The country escape of The Decameron’s protagonists shouldn’t be seen as an actual refuge, though — the plague was just as devastating in rural areas. But fiction has the power to suspend reality for characters in times of crisis. “Implicit in The Decameron is a very large claim to the value of literature,” says Rebhorn.
Artifice aside, much of Boccaccio’s depiction of plague-stricken Florence is reminiscent of the coronavirus epidemic. Not much has changed since a disease so contagious that “the sick communicated it to the healthy … just as a fire catches anything dry or oily that comes near to it,” caused “brother to abandon brother, and the uncle his nephew, and the sister her brother and very often the wife her husband.” Then as now, quarantine was a central pillar of response to a pandemic. Thankfully, Rebhorn notes, we are now blessed with international organizations like the World Health Organization, mechanisms of state (e.g., police, hospitals, immigration services) and medical knowledge that make a coherent response possible.

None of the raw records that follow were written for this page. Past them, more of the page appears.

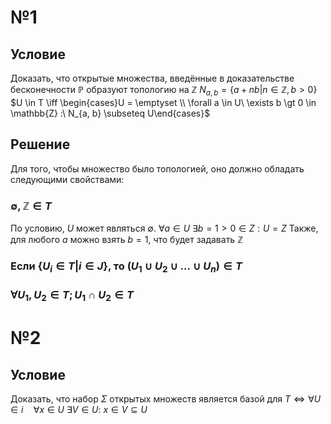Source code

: # №1
## Условие
Доказать, что открытые множества, введённые в доказательстве бесконечности $\mathbb{P}$ образуют топологию на $\mathbb{Z}$
$N_{a, b} = \{ a + nb | n \in \mathbb{Z}, b > 0 \}$
$U \in T \iff \begin{cases}U = \emptyset \\ \forall a \in U\ \exists b \gt 0 \in \mathbb{Z} :\  N_{a, b} \subseteq U\end{cases}$
## Решение
Для того, чтобы множество было топологией, оно должно обладать следующими свойствами:
### $\emptyset, \mathbb{Z} \in T$
По условию, $U$ может являться $\emptyset$.
$\forall a \in U\ \exists b = 1 > 0 \in Z : U = Z$
Также, для любого $a$ можно взять $b = 1$, что будет задавать $\mathbb{Z}$

### Если $\{ U_i\in T | i \in J\}$, то $(U_1 \cup U_2 \cup ... \cup U_n) \in  T$


###  $\forall U_{1}, U_{2} \in T; U_{1} \cap U_{2} \in T$


# №2
## Условие
Доказать, что набор $\Sigma$ открытых множеств является базой для $T \iff \forall U \in i \quad \forall x \in U\ \exists V \in U:\ x \in V \subseteq U$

There are other similarities. Where people today don face masks (despite suggestions that they aren’t very effective), in the 14th century they “went about carrying flowers or scented herbs or perfumes in their hands, in the belief that it was an excellent thing to comfort the brain with such odors,” wrote Boccaccio. And, in February 2020, as stock markets tumble amid fears of the virus’ effects, we should remember that plagues have always caused economic destruction: “Wheat crops stood abandoned, unreaped and ungarnered,” wrote Boccaccio.

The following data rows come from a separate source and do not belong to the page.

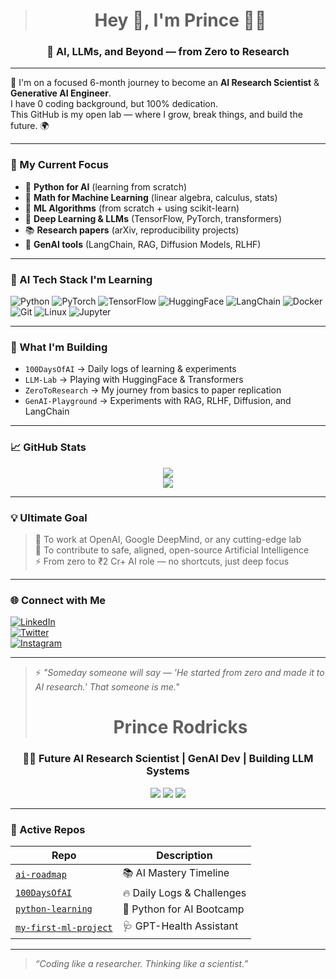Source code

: > <h1 align="center">Hey 👋, I'm Prince 👨‍🚀</h1>
<h3 align="center">🚀 AI, LLMs, and Beyond — from Zero to Research</h3>

---

🧠 I'm on a focused 6-month journey to become an **AI Research Scientist** & **Generative AI Engineer**.  
I have 0 coding background, but 100% dedication.  
This GitHub is my open lab — where I grow, break things, and build the future. 🌍

---

### 🔭 My Current Focus

- 📘 **Python for AI** (learning from scratch)
- 🧮 **Math for Machine Learning** (linear algebra, calculus, stats)
- 🤖 **ML Algorithms** (from scratch + using scikit-learn)
- 🧠 **Deep Learning & LLMs** (TensorFlow, PyTorch, transformers)
- 📚 **Research papers** (arXiv, reproducibility projects)
- 🧪 **GenAI tools** (LangChain, RAG, Diffusion Models, RLHF)

---

### 🚀 AI Tech Stack I'm Learning

![Python](https://img.shields.io/badge/-Python-000?&logo=python)
![PyTorch](https://img.shields.io/badge/-PyTorch-000?&logo=pytorch)
![TensorFlow](https://img.shields.io/badge/-TensorFlow-000?&logo=tensorflow)
![HuggingFace](https://img.shields.io/badge/-HuggingFace-000?&logo=huggingface)
![LangChain](https://img.shields.io/badge/-LangChain-000?&logo=data:image/svg+xml;base64,...)
![Docker](https://img.shields.io/badge/-Docker-000?&logo=docker)
![Git](https://img.shields.io/badge/-Git-000?&logo=git)
![Linux](https://img.shields.io/badge/-Linux-000?&logo=linux)
![Jupyter](https://img.shields.io/badge/-Jupyter-000?&logo=jupyter)

---

### 🧪 What I'm Building

- `100DaysOfAI` → Daily logs of learning & experiments
- `LLM-Lab` → Playing with HuggingFace & Transformers
- `ZeroToResearch` → My journey from basics to paper replication
- `GenAI-Playground` → Experiments with RAG, RLHF, Diffusion, and LangChain

---

### 📈 GitHub Stats
<p align="center">
  <img src="https://github-readme-stats.vercel.app/api?username=Princerodricks&show_icons=true&theme=tokyonight" />
  <br />
  <img src="https://github-readme-streak-stats.herokuapp.com/?user=Princerodricks&theme=tokyonight" />
</p>

---

### 💡 Ultimate Goal

> 📍 To work at OpenAI, Google DeepMind, or any cutting-edge lab  
> 🧠 To contribute to safe, aligned, open-source Artificial Intelligence  
> ⚡ From zero to ₹2 Cr+ AI role — no shortcuts, just deep focus

---

### 🌐 Connect with Me

[![LinkedIn](https://img.shields.io/badge/-LinkedIn-blue?style=flat-square&logo=linkedin&logoColor=white)](https://linkedin.com/)  
[![Twitter](https://img.shields.io/badge/-Twitter-1DA1F2?style=flat-square&logo=twitter&logoColor=white)](https://twitter.com/)  
[![Instagram](https://img.shields.io/badge/-Instagram-E4405F?style=flat-square&logo=instagram&logoColor=white)](https://instagram.com/)

---

> ⚡ *"Someday someone will say — 'He started from zero and made it to AI research.' That someone is me."*
> <h1 align="center">Prince Rodricks</h1>
<h3 align="center">👨‍🔬 Future AI Research Scientist | GenAI Dev | Building LLM Systems</h3>

<p align="center">
  <img src="https://img.shields.io/badge/Focus-AI%2FML%2FGenAI-neon?style=for-the-badge&logo=openai&logoColor=white" />
  <img src="https://img.shields.io/badge/Language-Python-lightblue?style=for-the-badge&logo=python&logoColor=white" />
  <img src="https://img.shields.io/badge/Currently-Building%20SmartHealth-purple?style=for-the-badge&logo=github" />
</p>

---

### 🚀 Active Repos

| Repo | Description |
|------|-------------|
| [`ai-roadmap`](https://github.com/Princerodricks/ai-roadmap) | 📚 AI Mastery Timeline |
| [`100DaysOfAI`](https://github.com/Princerodricks/100DaysOfAI) | 🔥 Daily Logs & Challenges |
| [`python-learning`](https://github.com/Princerodricks/python-learning) | 🧠 Python for AI Bootcamp |
| [`my-first-ml-project`](https://github.com/Princerodricks/my-first-ml-project) | 🩺 GPT-Health Assistant |

---

> _“Coding like a researcher. Thinking like a scientist.”_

Fortunately, those who make it through The Decameron’s “dreary opening pages” (Boccaccio’s words!) are richly rewarded. Navigating the intro, the author continues, is akin to “climbing a steep mountainside to a most beautiful and delightful valley, which appears more pleasant in proportion to the difficulty of the ascent.” Indeed, The Decameron’s first story features Cepparello, a man so wonderfully wicked that he is able to lie his way to sainthood. “Death was a really big deal back then,” says Rebhorn, explaining that the church emphasized the dangers of hell. “But Cepparello is having none of it.” Instead, the fear that stalks the city is “turned into a joke by this great character who is unafraid of dying.”
Despite the plague’s devastation — the Black Death was far deadlier than even the grimmest predictions of the novel coronavirus’ potential impact, and 25 million people, a full third of Europe’s population, died — Italy did bounce back. The city of Florence went on to become the epicenter of the Italian Renaissance, yielding masterpieces like Michelangelo’s David and Brunelleschi’s Duomo and, of course, The Decameron.

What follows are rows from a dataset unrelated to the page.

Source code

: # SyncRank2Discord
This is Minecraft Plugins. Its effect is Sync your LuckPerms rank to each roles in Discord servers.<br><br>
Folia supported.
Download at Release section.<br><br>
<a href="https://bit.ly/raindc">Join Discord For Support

Unlike Dante’s Divine Comedy, which was an attempt to reinforce religion, The Decameron is written for “regular human beings who live life in this world, not in the next,” says Rebhorn. Many of the stories are about getting as much pleasure out of life as you can. (“There’s nothing like a dirty story to take your mind off death,” he jokes.) The stories aren’t meant only to shock and amuse, though. They can also be read as a “meditation on the value of stories,” says Rebhorn, explaining that we use stories to fashion identities, to deal with powerful people and to get what we want.
“We need stories to live,” he stresses.
Which is why, when faced with impending catastrophe, whether it be from coronavirus, the climate apocalypse or the ever-widening gap between rich and poor, “you can always find something in The Decameron,” says Rebhorn.